Assim, FDR simplesmente declarou uma emergência nacional, confiscou o ouro dos cidadãos por vinte dólares e, no ano seguinte, “presto”, simplesmente elevou a taxa oficial de conversão em 67%, para US$ 35 por onça, permitindo a expansão da oferta monetária, reduzindo o valor do dólar em termos de moedas estrangeiras e, assim, apoiando as exportações dos EUA.

Isso foi feito em um contexto de crescentes tensões geopolíticas, guerras tarifárias, rumores de rearmamento na Europa, desvalorizações cambiais competitivas e uma corrida de governos ao redor do mundo para reforçar suas reservas de ouro. Parece familiar?

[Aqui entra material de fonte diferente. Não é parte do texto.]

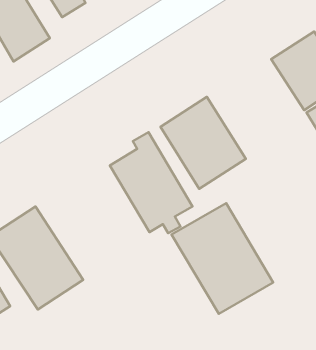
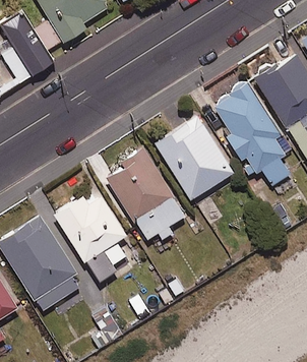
building: none -> [210,81,292,186]
building: none -> [54,188,126,283]
building: [172,203,273,314] -> none

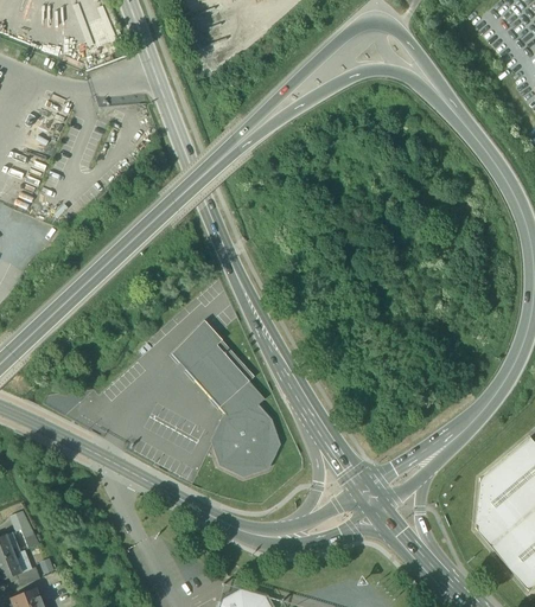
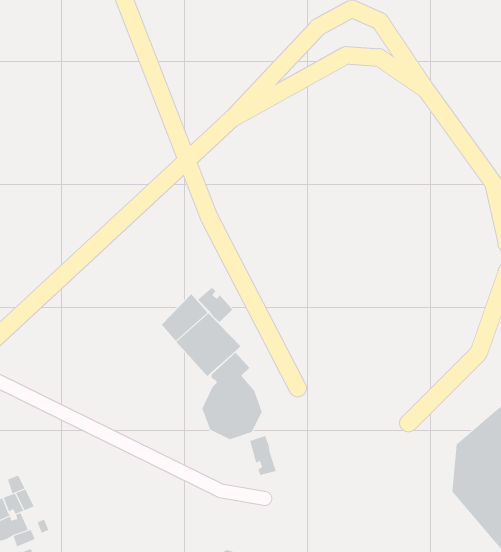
building: none -> [197,287,233,323]
building: none -> [249,435,277,476]

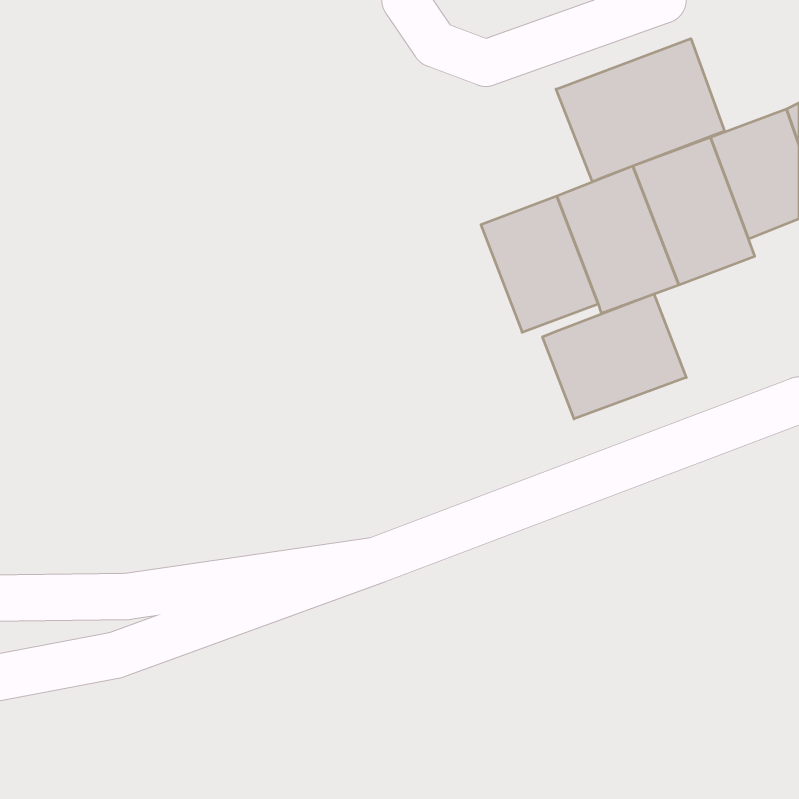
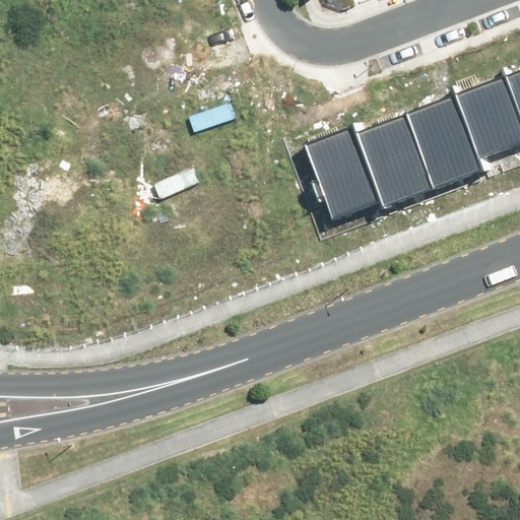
building: [556,39,725,182] -> none
building: [543,294,686,419] -> none

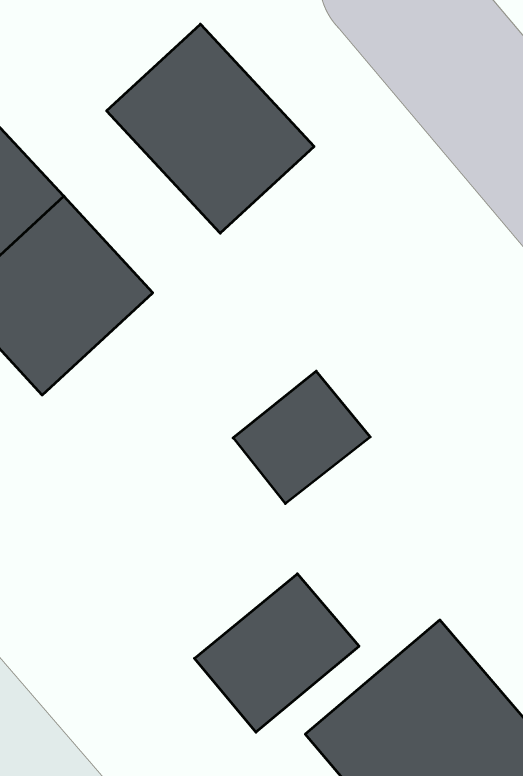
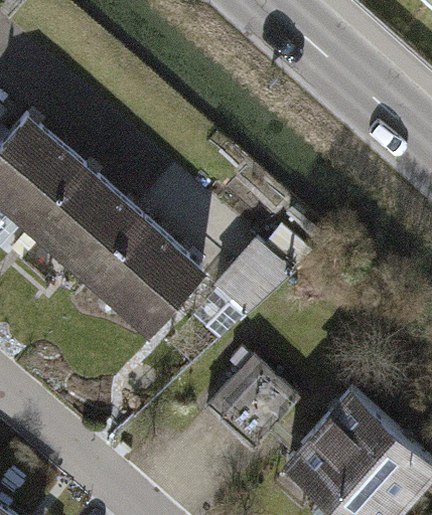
building: [107,24,314,233] -> none
building: none -> [91,217,208,336]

Hoje, estamos em um ambiente geopolítico semelhante — mas também muito diferente. O que é análogo é que as nações do mundo estão transitando para uma “economia de guerra”. Os bancos centrais, mais uma vez, estão comprando o máximo de ouro que conseguem obter. Protecionismo e nacionalismo de recursos são a ordem do dia. As moedas fiduciárias seguem um caminho de desvalorização, um ambiente no qual os governos privam seus cidadãos de poder de compra e usam a inflação como uma forma disfarçada de tributação.

Não estou sugerindo que o governo dos Estados Unidos esteja considerando confiscar ouro. Estou lembrando a todos nós que eventos de “Cisne Negro” acontecem de forma inesperada e repentina. Uma intervenção cinética no Irã poderia ser um desses eventos, com ramificações econômicas e financeiras provavelmente muito maiores do que a resposta contida à ação dos EUA na Venezuela. Quando um Cisne Negro pousa, as ondas de choque se movem em padrões difíceis de antecipar. Em emergências nacionais percebidas, os governos recorrem ao seu arsenal de soluções sem precedentes.

Isso foi verdade em 1914 (o início do cataclismo da Primeira Guerra Mundial), na Grande Depressão dos anos 1930, em 1971, quando o presidente Nixon “temporariamente” suspendeu a conversibilidade do dólar em ouro por bancos e governos estrangeiros para conter a saída de reservas (um “temporário” que já dura 55 anos), e na Crise Financeira Global de 2008. A longa lista de intervenções governamentais nesse período resultou em distorções nos mercados monetários e financeiros — e na economia real — que reverberam até hoje.

Vivemos tempos que não são de normalidade. Continuo a ver o ouro como uma parte importante de um guarda-chuva financeiro. Ao longo de milênios, o ouro provou ser dinheiro real quando as moedas fiduciárias (de papel) inevitavelmente fracassam. Mas mantenho um olho aberto para a possibilidade de que, em uma emergência nacional, todas as apostas sejam anuladas. A história mostra que nenhuma ação está fora de consideração para governos que tentam se livrar de um dilema estratégico aparentemente intratável.

As opiniões expressas neste artigo são de responsabilidade do autor e não refletem necessariamente as opiniões do The Epoch Times.